Announcement

Datatank: Blow past API speed limits with scheduled data sync

Pipes queries deliver more live data faster than you’d think possible, but APIs do impose limits. Now you can blow past them with Datatank tables that sync your live tables to the degree of freshness you choose.

Turbot Team

5 min. read - Oct 05, 2023

Pipes queries deliver more live data faster than you’d think possible, but APIs do impose limits. Now you can blow past them with Datatank tables that sync your live tables to the degree of freshness you choose.

Pipes enables users to schedule and share persistent snapshots of their workspaces. Now it also provides a powerful – and complementary – form of persistence: Datatank. With this new feature you can automatically sync live data with persistent tables. Why? Although Pipes parallelizes your queries and can pull data insanely fast, the laws of data physics still apply. If you select * from aws_s3_bucket for many accounts, you'll trigger a flurry of API calls. That's why our guidance has been Not to Select *. But no longer. With Datatank you can query broadly, in scheduled background tasks, without tapping your fingers waiting for results. The data lands in persistent tables that respond instantly, speed up benchmarks and dashboards, and stay as fresh as you need them to be. It's the best of both worlds: instant access to live data at scale when APIs can support it, and instant access to nearly-live data when they can't.

Create a Datatank

From the setting/connection page in your workspace, click New Connection and choose the Create Datatank option. Then name it, describe it, and click the Create Datatank button.

Synchronize a live table

You can create a Datatank in a workspace that uses the db1.small instance type.

When you create a new Datatank, you're prompted to add a table. It's as easy as picking a schema from the ones available in your workspace, and choosing a refresh frequency. In this example we choose the all_aws schema (which aggregates a set of AWS connections), the aws_s3_bucket table, and Daily frequency.

The query still takes as much time as it does, which in our demo example can be up to 30 seconds. Once it's done you'll see this report, which shows that the table built successfully from all three underlying connections.

Now, when you visit the query pane you'll see a new my_datatank schema and within it an aws_s3_bucket table that supersedes the corresponding live table. When you run select * from aws_s3_bucket here, the response will always be instant. Dashboards that depend on the table will always be instant too.

The data will always be as fresh as you need it to be. Need more granular control beyond Weekly/Daily/Hourly? Write cron expressions to query on any schedule you like, and as often as you want.

Persist a view

Not every table can be synchronized this way. Some tables require qualifiers in where or join .. on clauses. For these cases, you can create a Datatank table from a query that specifies the qualifiers. To do that, we'll visit our my_datatank, click the New Table button, and choose the Create Table From Query option.

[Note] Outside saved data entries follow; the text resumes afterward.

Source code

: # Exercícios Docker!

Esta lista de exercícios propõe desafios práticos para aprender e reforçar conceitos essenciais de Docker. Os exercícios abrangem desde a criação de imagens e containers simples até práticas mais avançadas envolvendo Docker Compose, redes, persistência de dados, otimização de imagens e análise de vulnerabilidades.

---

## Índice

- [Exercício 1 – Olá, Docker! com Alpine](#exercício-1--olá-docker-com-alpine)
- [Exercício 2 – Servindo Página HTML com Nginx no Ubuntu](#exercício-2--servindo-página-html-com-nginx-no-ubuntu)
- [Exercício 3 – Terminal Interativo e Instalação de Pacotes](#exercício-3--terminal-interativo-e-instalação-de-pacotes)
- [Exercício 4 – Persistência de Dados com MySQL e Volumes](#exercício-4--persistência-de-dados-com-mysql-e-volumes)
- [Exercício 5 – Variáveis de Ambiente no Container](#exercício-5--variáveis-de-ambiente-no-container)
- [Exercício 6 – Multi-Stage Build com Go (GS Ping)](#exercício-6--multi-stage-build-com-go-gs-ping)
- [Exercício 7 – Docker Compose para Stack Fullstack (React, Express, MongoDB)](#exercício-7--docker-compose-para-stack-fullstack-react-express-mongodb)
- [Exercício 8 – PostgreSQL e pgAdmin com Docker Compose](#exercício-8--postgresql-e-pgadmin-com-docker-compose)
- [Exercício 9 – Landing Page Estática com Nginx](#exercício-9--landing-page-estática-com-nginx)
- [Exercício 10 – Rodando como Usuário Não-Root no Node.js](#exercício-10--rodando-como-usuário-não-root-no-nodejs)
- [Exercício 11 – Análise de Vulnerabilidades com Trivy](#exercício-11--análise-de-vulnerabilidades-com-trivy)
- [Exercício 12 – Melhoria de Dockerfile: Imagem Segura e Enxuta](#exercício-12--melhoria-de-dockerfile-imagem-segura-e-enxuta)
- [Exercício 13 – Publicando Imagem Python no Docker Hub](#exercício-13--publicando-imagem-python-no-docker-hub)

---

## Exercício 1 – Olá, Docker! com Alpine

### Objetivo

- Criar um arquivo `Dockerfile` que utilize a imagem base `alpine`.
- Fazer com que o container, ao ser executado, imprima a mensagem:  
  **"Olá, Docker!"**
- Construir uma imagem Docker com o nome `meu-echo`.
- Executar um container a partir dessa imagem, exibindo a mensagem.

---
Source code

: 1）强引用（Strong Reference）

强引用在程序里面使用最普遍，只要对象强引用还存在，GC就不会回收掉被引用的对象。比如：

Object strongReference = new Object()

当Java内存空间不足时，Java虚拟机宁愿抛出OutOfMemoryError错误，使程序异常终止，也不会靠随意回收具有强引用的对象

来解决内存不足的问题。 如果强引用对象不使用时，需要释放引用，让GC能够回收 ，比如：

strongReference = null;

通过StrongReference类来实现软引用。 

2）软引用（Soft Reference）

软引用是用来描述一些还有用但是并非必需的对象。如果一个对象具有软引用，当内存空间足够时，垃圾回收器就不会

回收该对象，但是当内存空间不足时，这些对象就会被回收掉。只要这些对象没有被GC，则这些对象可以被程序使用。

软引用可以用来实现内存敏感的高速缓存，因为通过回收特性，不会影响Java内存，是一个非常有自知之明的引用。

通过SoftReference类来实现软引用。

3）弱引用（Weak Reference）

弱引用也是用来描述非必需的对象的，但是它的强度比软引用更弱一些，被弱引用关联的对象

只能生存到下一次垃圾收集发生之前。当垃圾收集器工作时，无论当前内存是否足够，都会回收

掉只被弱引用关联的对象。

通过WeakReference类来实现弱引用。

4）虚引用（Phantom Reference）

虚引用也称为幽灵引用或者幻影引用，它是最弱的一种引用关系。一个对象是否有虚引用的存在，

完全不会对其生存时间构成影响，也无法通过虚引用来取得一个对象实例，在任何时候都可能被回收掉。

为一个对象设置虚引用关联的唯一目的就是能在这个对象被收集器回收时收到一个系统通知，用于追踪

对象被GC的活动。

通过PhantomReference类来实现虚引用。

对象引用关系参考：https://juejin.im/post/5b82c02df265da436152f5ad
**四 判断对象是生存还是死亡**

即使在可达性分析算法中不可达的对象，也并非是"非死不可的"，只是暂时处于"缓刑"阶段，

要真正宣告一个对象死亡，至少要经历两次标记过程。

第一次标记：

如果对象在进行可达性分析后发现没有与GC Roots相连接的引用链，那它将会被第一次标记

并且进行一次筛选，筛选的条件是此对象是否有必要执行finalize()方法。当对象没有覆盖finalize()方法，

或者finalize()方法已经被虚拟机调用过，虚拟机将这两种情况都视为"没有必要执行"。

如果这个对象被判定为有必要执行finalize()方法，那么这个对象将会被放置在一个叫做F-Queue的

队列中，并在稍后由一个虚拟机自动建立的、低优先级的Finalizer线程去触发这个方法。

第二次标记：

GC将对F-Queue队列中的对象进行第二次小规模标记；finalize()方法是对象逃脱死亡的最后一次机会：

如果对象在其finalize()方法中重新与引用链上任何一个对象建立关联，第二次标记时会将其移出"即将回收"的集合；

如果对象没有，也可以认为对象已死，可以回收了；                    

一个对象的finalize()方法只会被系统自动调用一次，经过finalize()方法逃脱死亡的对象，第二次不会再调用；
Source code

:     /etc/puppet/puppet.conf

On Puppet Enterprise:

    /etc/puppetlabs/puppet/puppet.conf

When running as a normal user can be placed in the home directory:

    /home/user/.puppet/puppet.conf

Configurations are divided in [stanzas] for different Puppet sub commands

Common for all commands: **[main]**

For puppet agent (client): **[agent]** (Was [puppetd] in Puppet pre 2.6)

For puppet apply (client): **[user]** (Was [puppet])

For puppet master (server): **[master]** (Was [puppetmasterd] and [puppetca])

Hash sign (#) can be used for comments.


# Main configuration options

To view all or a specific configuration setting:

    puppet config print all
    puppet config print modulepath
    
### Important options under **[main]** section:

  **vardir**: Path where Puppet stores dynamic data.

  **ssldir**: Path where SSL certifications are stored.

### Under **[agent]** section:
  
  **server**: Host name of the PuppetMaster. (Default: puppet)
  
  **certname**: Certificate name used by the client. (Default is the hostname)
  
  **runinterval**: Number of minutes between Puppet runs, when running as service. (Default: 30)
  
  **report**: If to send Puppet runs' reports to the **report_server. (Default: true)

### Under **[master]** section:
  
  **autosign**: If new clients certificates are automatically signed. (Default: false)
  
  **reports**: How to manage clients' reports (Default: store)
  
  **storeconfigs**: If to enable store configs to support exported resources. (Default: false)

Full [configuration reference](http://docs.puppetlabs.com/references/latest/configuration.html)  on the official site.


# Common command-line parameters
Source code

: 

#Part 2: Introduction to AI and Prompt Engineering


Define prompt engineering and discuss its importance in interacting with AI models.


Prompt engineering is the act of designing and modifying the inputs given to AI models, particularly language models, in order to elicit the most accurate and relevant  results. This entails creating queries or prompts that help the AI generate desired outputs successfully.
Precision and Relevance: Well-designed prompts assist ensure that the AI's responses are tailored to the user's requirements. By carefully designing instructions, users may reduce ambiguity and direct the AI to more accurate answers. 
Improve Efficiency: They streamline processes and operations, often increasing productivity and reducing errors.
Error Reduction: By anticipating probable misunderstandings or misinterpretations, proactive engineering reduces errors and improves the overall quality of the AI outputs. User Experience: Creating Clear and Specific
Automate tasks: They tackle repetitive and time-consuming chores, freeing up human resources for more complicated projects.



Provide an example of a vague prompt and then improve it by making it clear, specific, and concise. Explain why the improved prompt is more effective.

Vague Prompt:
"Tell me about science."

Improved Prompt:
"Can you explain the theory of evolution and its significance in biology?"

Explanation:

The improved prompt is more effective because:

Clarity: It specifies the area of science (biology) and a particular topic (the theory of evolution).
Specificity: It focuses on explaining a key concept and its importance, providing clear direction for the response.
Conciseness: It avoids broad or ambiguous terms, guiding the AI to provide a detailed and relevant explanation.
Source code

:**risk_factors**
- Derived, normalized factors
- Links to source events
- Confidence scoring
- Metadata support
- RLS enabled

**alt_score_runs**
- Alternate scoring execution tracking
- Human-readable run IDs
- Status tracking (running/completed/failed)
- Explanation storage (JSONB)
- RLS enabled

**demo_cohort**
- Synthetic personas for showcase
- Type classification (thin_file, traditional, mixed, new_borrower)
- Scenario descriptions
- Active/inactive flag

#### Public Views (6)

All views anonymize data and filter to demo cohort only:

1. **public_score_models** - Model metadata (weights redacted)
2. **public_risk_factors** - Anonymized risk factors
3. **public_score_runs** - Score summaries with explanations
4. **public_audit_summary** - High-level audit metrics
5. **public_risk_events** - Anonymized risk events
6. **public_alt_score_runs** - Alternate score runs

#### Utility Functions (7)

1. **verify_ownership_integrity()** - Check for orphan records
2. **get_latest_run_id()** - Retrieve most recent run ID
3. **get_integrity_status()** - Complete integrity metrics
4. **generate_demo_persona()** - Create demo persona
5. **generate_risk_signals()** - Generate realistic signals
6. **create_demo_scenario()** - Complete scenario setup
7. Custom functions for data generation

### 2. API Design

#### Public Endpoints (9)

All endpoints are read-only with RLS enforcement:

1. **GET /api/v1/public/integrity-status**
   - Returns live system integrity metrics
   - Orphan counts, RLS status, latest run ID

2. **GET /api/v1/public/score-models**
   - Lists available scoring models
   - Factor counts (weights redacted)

Here's a query to aggregate max CPU utilization for EC2 instances.

select
  id,
  label,
  timestamp,
  period,
  value,
  expression
from
  aws_cloudwatch_metric_data_point
where
  id = 'm1'
  and expression = 'select max(CPUUtilization) from schema("AWS/EC2", InstanceId)'
order by
  timestamp;

There are two required "quals": id and expression. Let's create the Datatank table m1_max_cpu and schedule it to run daily.

You're prompted to use the All at once method which updates the table atomically from all aggregated connections. For more granular control you can choose the Per connection method to update connections independently and be more resilient to failure. Either way, the query takes as long as it initially does; thereafter you have a table that always responds instantly.

See it in action

Get started with Datatank

Steampipe's live-data approach broke new ground. Nobody, ourselves included, thought it would be possible to pull so much data so fast from cloud APIs. That remains a core strength of Turbot Pipes. If you can get live data instantly, you should; perfect freshness is ideal and you can often achieve it. Now, for those times when you can't, you can get nearly-live data instantly. It's effectively another cache that's under your control, easy to use, and able to speed up any slow query. We can't wait to hear your stories once you put your foot down on the Datatank accelerator!